Nigerian elections took place last week and over 50 people were killed in violence around the country. Nigeria exports 1.1 mbpd of light crude to the US and that has been in danger from various militant and rebel factions. It was hoped that the elections would resolve some of the problems but it appears the situation has gotten worse. Last week a coalition of militant groups gave the government 72 hours to withdraw all military personnel from the Niger Delta or they would declare a full blown war. All foreigners were also told to leave the Delta. It was reported in the Nigerian newspapers that multinational oil companies have started pulling out and many projects are on hold because foreign workers are refusing travel to vulnerable job sites.
China reported that its GDP grew at an 11.1% rate in the first quarter and oil imports rose +6.8% to 3.23 mbpd and may accelerate in the coming months as strategic petroleum reserves are filled.
Uranium prices spiked 19% to $113 per pound at a US auction last week. That same pound of uranium sold for $7.10 per pound in Dec-2000. Analysts expect prices to exceed $140 by next year.
In a departure from normal positions on global oil production the IEA said last week that "demand growth has exceeded the capacities put on the market, which are currently barely balanced." "Even if we were happy with the increasing investments in Middle East countries of OPEC, we think the rate of investment and capacity growth is not enough to meet future oil demand." Somebody finally woke up at the IEA! Preliminary figures for March show inventories on track for a draw down of 1 mbpd and the biggest Q1 decline since 1996. The IEA is increasing pressure on OPEC to release more production rather than let supplies dwindle and prices rise. Good luck!
Gasoline inventories continue to fall with a drop of -2.7 million bbls last week. Refinery activity is increasing as maintenance is completed but with spring weather the demand for gasoline is also increasing. It is going to be a race to the Memorial Day kickoff of driving season.

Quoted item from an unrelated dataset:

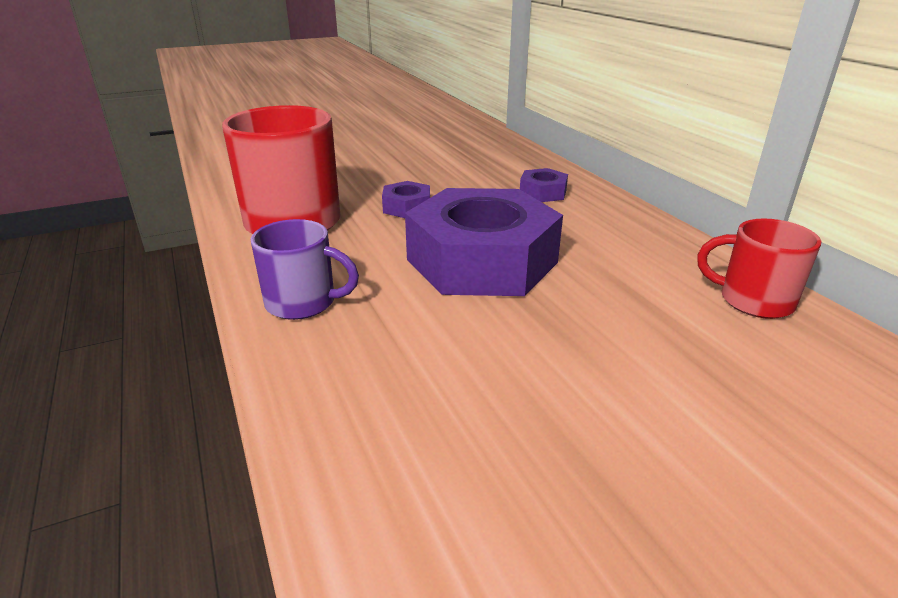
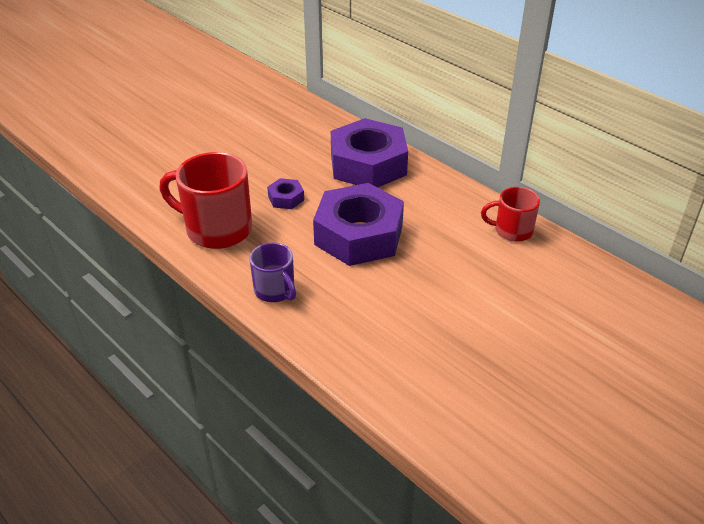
camera: 20 degrees left, 10 degrees up
purple mug [250,219,359,320] -> purple mug turned 60 degrees clockwise [250,243,296,302]
purple nut [520,168,568,202] -> purple nut [331,118,408,188], size x2.38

The rebound in builders triggered our watch list entry into Toll Brothers but also set us back on the Beazer Homes LEAP Put. Evidently retail traders don't realize that the charges against BZH could eventually put them out of business. BZH reports earnings next week and that will require an update on all the lawsuits and criminal investigations. That should separate them from the crowd.
Ultra (UPL), currently on the watch list, reported on Friday a +42% increase in quarterly production to 28.5 bcfe. Production in Wyoming jumped +50%. UPL has a 27-year backlog of drilling inventory. Earnings are scheduled for May 2nd.